Henley's blood burned fiercely in his tanned face. "I couldn't tell you like I did him, and I hain't going to try. I ain't made that way—some men are, but I ain't."
"You are afraid I'll feel bad about it, I see," the girl said, with well-assumed severity, and she glanced aside that he might not read the look of conscious power in her eyes. "You and me have been such stanch friends that you hate to tell me what a poor opinion you have of me and my looks. I see. I see. Well, I hain't got no right to think anybody would think well of me—you least of all."
"Shucks! If you'd heard me you'd never complain," Henley burst forth. "I told him you was the prettiest thing that ever wore shoe-leather; that you had hair of a reddish-brownish mixture that no man could begin to describe, and eyes so big and deep and drawing-like that a feller couldn't look in 'em without wondering what they was made of, and cheeks and lips as red and ripe and laughing as—"
"That will do," Dixie laughed, pleasurably. "You was determined to trade me off, and you went at it like I was a horse you was trying to get rid of for more than he was worth. Well, what else did you say?"

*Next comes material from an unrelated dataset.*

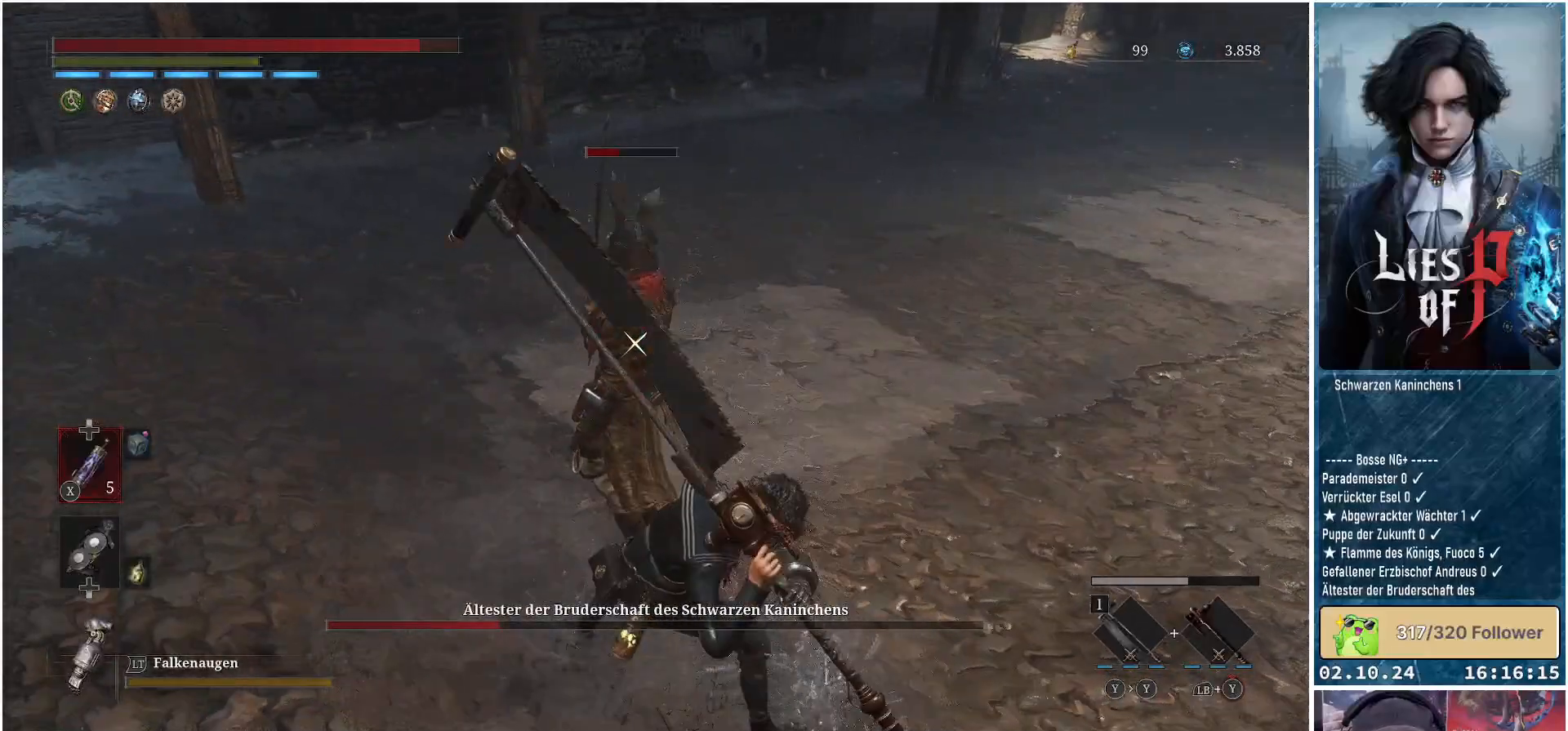
{"buttons": [], "left_stick": "center", "right_stick": "center", "events": []}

"Why, I told 'im about your awful struggle against adversity; about the hold old Welborne had on you; about your mother and aunt being helpless on your hands, and about how you wanted to add to it all by helping Pitman's bound boy. But when I told him the other day about the way you bought and sold that lion's cage I thought he would bust wide open. He throwed himself back agin the counter and yelled and clapped his hands. Said he:
"'Alf, that's the woman for me. Every trading man, needs a partner like her. Such women as her are the mothers of kings and presidents and great geniuses. My mother was that way; she made me what I am.' And then he railed out against conditions that could make you undergo so much hardship, and said he'd just love to give a girl like you a good home that you could keep neat and clean and in apple-pie order. He said his life was lonely, and that he wanted to see a smiling face at the window when he got home after work. He says he's able to build as good a house as any man in Carlton, and that he already owns a corner lot on Tilbury Avenue, the swell street of the town. The truth is, he wants to take a look at you powerful bad, and I promised him, if it was possible, that I would—"

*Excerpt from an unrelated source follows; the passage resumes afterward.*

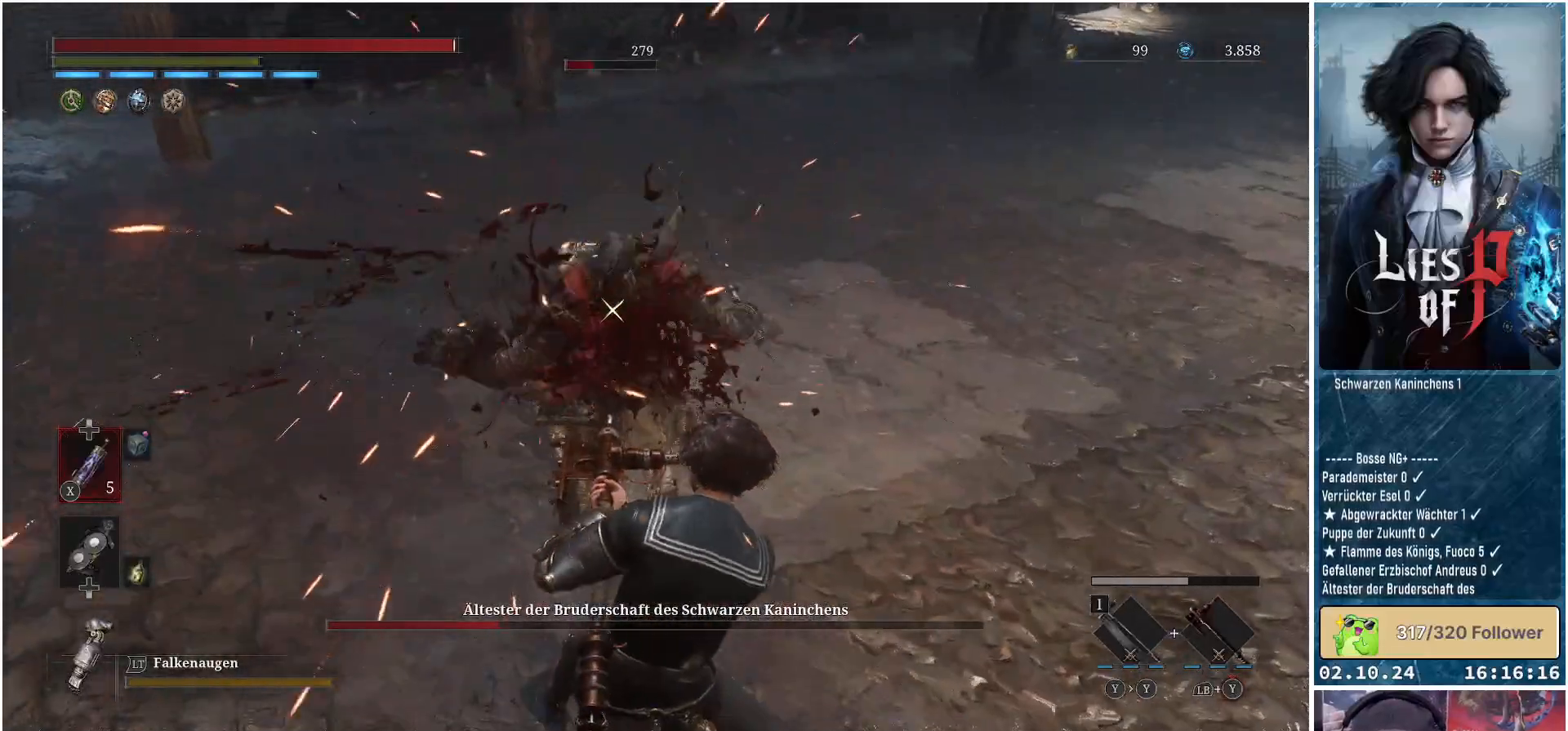
{"buttons": [], "left_stick": "center", "right_stick": "center", "events": []}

"Well, I don't know about that," Dixie objected suddenly, and her pretty brow wrinkled. "You know what they say about a burnt child. I've already as good as offered myself to one chap. I didn't come up to requirements, and I don't want to do it again. What you'd say to him about me and what he'd actually think are two different things. If I was to meet him and I saw from his looks that he didn't think much of your judgment I'd hate you both and feel like scratching your eyes out. I'd make a sensible man a good wife, and I'd do my part; but I'll be hanged if I'll walk up to him wearing a 'For Sale' tag. What you say is mighty interesting, and I may let it bother me a good deal, for a woman owes it to herself to look out for number one, but there is a line of self-respect that a woman can't cross. I'm in an awful mess, and I'd marry to get out of it. You may say what you please about me to him, but that's as far as I'll go."

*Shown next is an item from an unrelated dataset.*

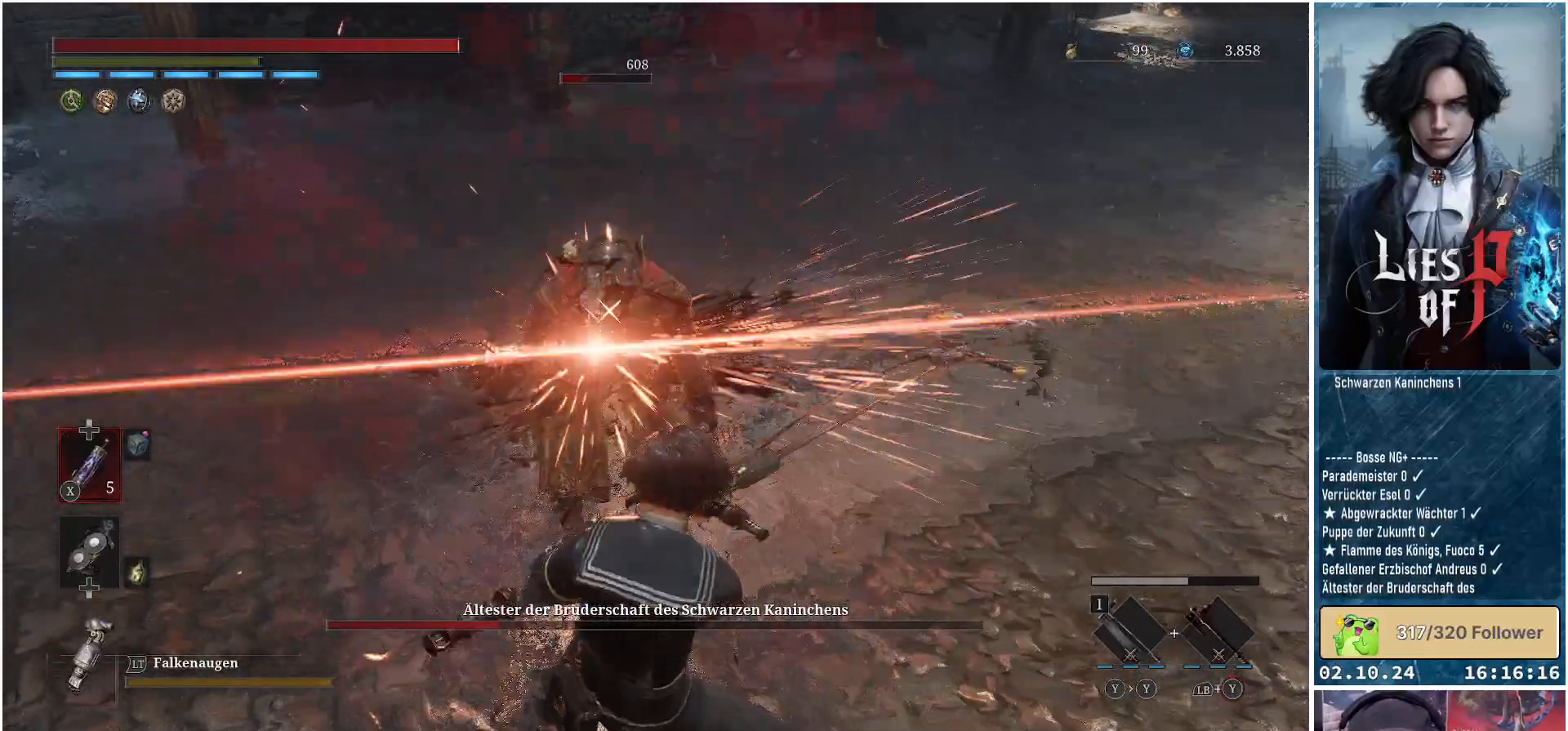
{"buttons": [], "left_stick": "center", "right_stick": "center", "events": []}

"You don't think you could send the poor chap some word or other?" Henley ventured, at the end of his diplomacy, as he got into his buggy and took up the reins.
"No, I don't," was the thoughtful answer. "He's a friend of yours, and you recommend him high enough, but we hain't been introduced, and to take any step beforehand on my side would be unbecoming of a lady, and that's what I am."
"Yes—of course, and you know best," said Henley, as he clucked to his horse, "but Long will be powerfully disappointed. He's got sort of keyed up over this thing, and it has gone and unsettled him. I reckon he's got a pretty picture of you in his mind, and keeps it before him all the time."
"That's it," said Dixie. "And I wouldn't like to see it turn to a chromo on his hands. I know what I look like to myself, but I wouldn't expect to suit every taste."
CHAPTER XVII
That evening, just after dark, when Henley drove his horse into his barn-yard, he saw Dixie over in her own lot milking her cow. She was a brave, erect little figure as she stood in the soft, black loam. "So, so!" she was saying in her sweet, persuasive voice to the restless animal. "Can't you stand still and keep that pesky fly-brush out of my eyes? Them hairs cut like so many knives when they are flirted about like a wagon-whip. You may as well let me get that milk out of your bag. It will give you trouble through the night if you don't."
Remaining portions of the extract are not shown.